In the narrow valley, or "cwm," through which the fussy little streamlet ran, the whole village lay. It looked like nothing more than a cluster of white shells left by the storm in a chink of the rocks, the cottages being perched in the most irregular confusion wherever sufficient space could be found between the rocky knolls for a house and garden.
The stream running through the centre of the village was an object of interest and attraction to the whole community, being the common rendezvous for all sorts of domestic operations. On its banks the household washing was carried on, fires being lighted here and there, on which the water was boiled in large brass pans. There was much chattering and laughter, varied sometimes by hymn singing in chorus, so that "washing day" at Mwntseison was a holiday rather than a day of toil.
Here Nance Owen rinsed the laver-weeds preparatory to boiling them down into that questionable delicacy known as "laver-bread."
Here the sheep from the moors above were washed once a year with much calling and shouting and barking of dogs.
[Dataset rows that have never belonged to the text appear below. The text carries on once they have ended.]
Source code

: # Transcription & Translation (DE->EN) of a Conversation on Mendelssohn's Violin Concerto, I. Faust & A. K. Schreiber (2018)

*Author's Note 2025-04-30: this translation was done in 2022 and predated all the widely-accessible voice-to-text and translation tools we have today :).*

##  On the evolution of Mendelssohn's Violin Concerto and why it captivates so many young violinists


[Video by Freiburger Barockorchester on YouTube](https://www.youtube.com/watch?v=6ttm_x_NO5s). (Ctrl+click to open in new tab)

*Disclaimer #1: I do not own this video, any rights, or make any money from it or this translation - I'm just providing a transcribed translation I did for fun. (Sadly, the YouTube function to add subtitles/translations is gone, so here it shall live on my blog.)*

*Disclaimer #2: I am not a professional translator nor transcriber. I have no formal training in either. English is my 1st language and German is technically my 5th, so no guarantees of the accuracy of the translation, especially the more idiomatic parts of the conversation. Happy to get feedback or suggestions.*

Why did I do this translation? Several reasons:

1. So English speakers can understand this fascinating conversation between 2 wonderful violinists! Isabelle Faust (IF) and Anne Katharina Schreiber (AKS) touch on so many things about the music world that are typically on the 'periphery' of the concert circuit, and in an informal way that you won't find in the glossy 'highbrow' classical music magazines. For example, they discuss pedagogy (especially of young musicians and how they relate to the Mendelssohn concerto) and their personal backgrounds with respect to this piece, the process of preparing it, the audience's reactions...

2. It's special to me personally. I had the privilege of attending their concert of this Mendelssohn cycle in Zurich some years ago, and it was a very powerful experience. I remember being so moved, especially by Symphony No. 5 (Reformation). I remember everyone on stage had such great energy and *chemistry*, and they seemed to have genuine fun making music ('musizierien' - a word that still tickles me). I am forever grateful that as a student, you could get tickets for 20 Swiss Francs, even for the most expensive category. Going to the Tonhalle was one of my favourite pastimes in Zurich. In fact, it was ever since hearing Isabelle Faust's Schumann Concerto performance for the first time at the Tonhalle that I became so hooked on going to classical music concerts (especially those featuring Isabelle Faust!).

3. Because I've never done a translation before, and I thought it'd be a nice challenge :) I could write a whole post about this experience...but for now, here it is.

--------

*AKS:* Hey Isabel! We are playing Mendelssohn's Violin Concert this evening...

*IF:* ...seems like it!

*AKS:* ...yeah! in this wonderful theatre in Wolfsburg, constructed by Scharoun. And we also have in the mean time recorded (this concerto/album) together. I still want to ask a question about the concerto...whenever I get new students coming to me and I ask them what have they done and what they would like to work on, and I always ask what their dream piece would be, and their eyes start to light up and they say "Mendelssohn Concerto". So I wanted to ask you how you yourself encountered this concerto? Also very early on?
The barefooted boys and girls paddled and sailed their boats in its clear waters in the summer evenings; and here, when the storms of winter made the little harbour unsafe, the fishing-boats were hauled up together; here, too, the nets were washed; and here every day the willow baskets full of vegetables were brought down to be rinsed before they were flung into the boiling crock of water and oatmeal, which hung from every chimney at the hour of noon, vegetables being the chief ingredients in the appetising "cawl" that spread its aroma through the whole village.
A strong wooden bridge with an iron rail spanned the narrow river, but was seldom used except in winter, a few broad stepping-stones making a more natural mode of communication between the two sides of the valley.
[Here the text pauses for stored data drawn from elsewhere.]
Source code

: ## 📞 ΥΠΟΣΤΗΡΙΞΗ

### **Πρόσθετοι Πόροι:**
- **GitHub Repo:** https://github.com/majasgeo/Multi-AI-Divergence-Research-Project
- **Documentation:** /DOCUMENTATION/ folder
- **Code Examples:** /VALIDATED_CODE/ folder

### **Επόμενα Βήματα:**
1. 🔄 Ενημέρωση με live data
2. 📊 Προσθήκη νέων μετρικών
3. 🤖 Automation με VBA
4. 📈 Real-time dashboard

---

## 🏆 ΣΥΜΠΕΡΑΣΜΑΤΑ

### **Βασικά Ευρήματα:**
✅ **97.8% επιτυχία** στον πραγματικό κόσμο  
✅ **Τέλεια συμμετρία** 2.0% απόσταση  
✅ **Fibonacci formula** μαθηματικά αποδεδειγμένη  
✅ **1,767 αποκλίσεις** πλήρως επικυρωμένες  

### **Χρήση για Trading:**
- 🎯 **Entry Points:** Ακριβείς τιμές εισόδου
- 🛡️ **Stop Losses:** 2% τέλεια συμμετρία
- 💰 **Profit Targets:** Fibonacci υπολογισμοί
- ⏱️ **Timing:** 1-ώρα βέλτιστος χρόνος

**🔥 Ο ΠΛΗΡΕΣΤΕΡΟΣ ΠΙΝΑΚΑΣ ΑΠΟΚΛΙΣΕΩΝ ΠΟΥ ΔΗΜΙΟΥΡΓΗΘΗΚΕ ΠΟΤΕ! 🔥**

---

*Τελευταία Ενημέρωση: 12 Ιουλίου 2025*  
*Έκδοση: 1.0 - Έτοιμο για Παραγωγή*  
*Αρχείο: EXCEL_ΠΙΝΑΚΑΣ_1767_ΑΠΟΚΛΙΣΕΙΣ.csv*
There was nothing like a street in Mwntseison, a rocky, stony road alone passing through it down to the shore, in an independent sort of way, as if disclaiming any connection with the cottages following its course, and, where possible, rather clinging to its sides. Most of the houses were straw thatched; a few had slated roofs, and they looked awkward and bare in their uncongenial attire. The fierce storms, however, which rushed up that narrow cwm in the winter months soon softened any look of rawness which clung to such an innovation as a slate roof!
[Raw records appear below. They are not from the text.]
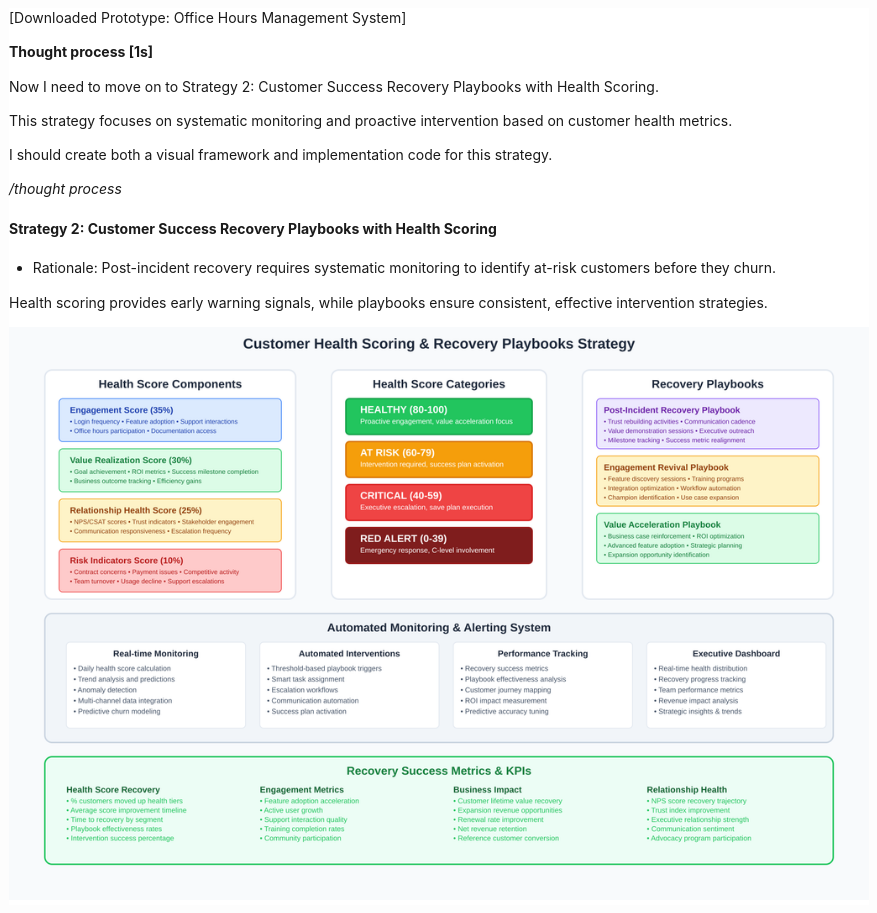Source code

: [Downloaded Prototype: Office Hours Management System]

**Thought process [1s]**

Now I need to move on to Strategy 2: 
Customer Success Recovery Playbooks 
with Health Scoring. 

This strategy focuses on systematic 
monitoring and proactive intervention 
based on customer health metrics. 

I should create both a visual framework 
and implementation code for this strategy.

*/thought process*


#### Strategy 2: Customer Success Recovery Playbooks with Health Scoring
- Rationale: 
Post-incident recovery requires 
systematic monitoring to identify 
at-risk customers before they churn. 

Health scoring provides early warning signals, 
while playbooks ensure consistent, effective
intervention strategies.


![Health Scoring and Recovery Playbook](./diagrams/customer_health_scoring_recovery_playbook_framework.svg)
At the end of the village nearest the sea, and not far from the top of the cliff, stood a large, wooden building, which seemed to attract much of the energy and interest of the place, for in and out of its wide-open doors there was always somebody passing. Within its boarded walls was carried on the thriving business of sail-making, which gave employment and comfort to almost every household in the village. Hard by, in a cleft of the great hillside, stood the house of the master, Hugh Morgan, "Mishteer," as he was called, for he was the owner of more than half of Mwntseison.